Correlations of Simulated Black-Hole Movies Reveal Extreme-Lensing Signatures
Barbora Bezděková, Shahar Hadar, George Wong, Maciek Wielgus
TL;DR
The paper addresses detecting extreme gravitational lensing near black holes when the photon ring is unresolved by leveraging the time-dependent two-point image correlation function $\mathcal{C}$. It uses a high-fidelity GRMHD BH movie with ray tracing under slow-light, fast-light, and $n=0$-only prescriptions, then analyzes correlation patterns on a reduced 3D configuration space to identify lensing signatures. The key finding is that a distinct lensing peak at $T \sim 15\ GM/c^3$ and a specific azimuthal location appears in fine-grained image correlations and persists under realistic angular resolution, while coarse observables like light-curve autocorrelations fail to reveal it; the signal's strength depends on the ray-tracing scheme.
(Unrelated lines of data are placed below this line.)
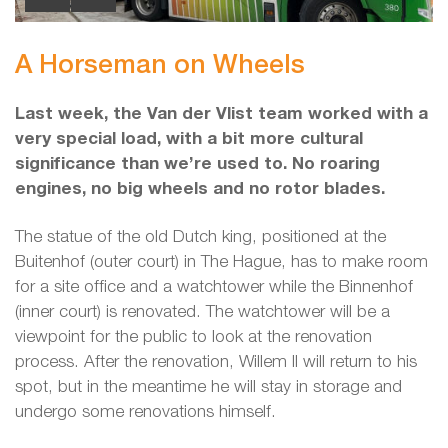
A Horseman on Wheels
Last week, the Van der Vlist team worked with a
very special load, with a bit more cultural
significance than we’re used to. No roaring
engines, no big wheels and no rotor blades.
The statue of the old Dutch king, positioned at the
Buitenhof (outer court) in The Hague, has to make room
for a site office and a watchtower while the Binnenhof
(inner court) is renovated. The watchtower will be a
viewpoint for the public to look at the renovation
process. After the renovation, Willem II will return to his
spot, but in the meantime he will stay in storage and
undergo some renovations himself.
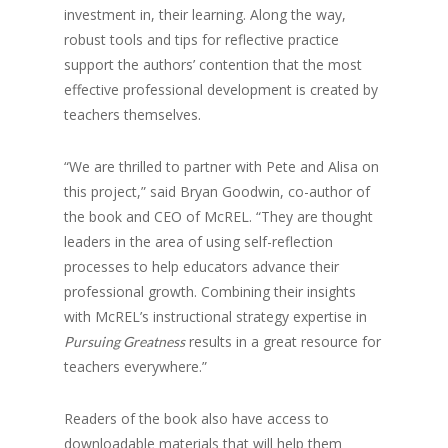
investment in, their learning. Along the way,
robust tools and tips for reflective practice
support the authors’ contention that the most
effective professional development is created by
teachers themselves.
“We are thrilled to partner with Pete and Alisa on
this project,” said Bryan Goodwin, co-author of
the book and CEO of McREL. “They are thought
leaders in the area of using self-reflection
processes to help educators advance their
professional growth. Combining their insights
with McREL’s instructional strategy expertise in
results in a great resource for
Pursuing Greatness
teachers everywhere.”
Readers of the book also have access to
downloadable materials that will help them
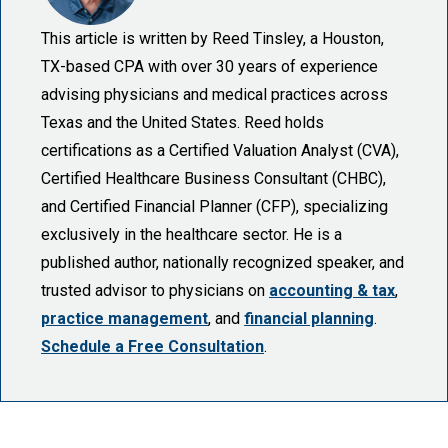
This article is written by Reed Tinsley, a Houston,
TX-based CPA with over 30 years of experience
advising physicians and medical practices across
Texas and the United States. Reed holds
certifications as a Certified Valuation Analyst (CVA),
Certified Healthcare Business Consultant (CHBC),
and Certified Financial Planner (CFP), specializing
exclusively in the healthcare sector. He is a
published author, nationally recognized speaker, and
trusted advisor to physicians on
accounting & tax
,
practice management
, and
financial planning
.
Schedule a Free Consultation
.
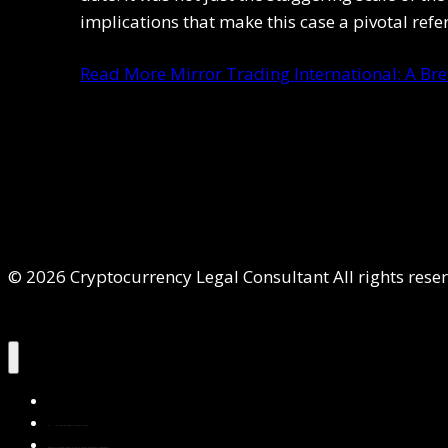
implications that make this case a pivotal ref
Read More
Mirror Trading International: A Br
© 2026 Cryptocurrency Legal Consultant All rights rese
Home
About Us
Services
This work demonstrates a practical pathway to measure extreme lensing effects with upcoming terrestrial VLBI facilities (e.g., ngEHT, BHEX), guiding instrument design and inference strategies for black-hole spacetime tests.
Abstract
A black hole's gravitational pull can deflect light rays to an arbitrary degree. As a result, any source fluctuation near the black hole creates multiple lagged images on an observer's screen. For optically thin stochastic emission, these light echoes give rise to correlations of brightness fluctuations across time-dependent images (movies). The correlation pattern disentangles source-specific characteristics from universal features dictated by general relativity. This picture has motivated a proposal to use the two-point image correlation function as a probe of extreme gravitational lensing in upcoming black-hole imaging campaigns. In this work, we test the feasibility of this method by computing the two-point correlation function of brightness fluctuations in a black-hole movie of state-of-the-art realism. The movie is generated by ray tracing a general relativistic magnetohydrodynamic simulation, which can then be blurred to any angular resolution. At an effective resolution expected to be achieved by next-generation terrestrial very-long-baseline interferometric arrays, the lensing signatures appear in neither time-averaged images nor light-curve autocorrelations. However, we demonstrate that they are clearly visible in the more fine-grained two-point image correlation function. Our positive findings motivate a more comprehensive investigation into the instrument specifications and inference techniques needed to resolve extreme lensing effects through correlations.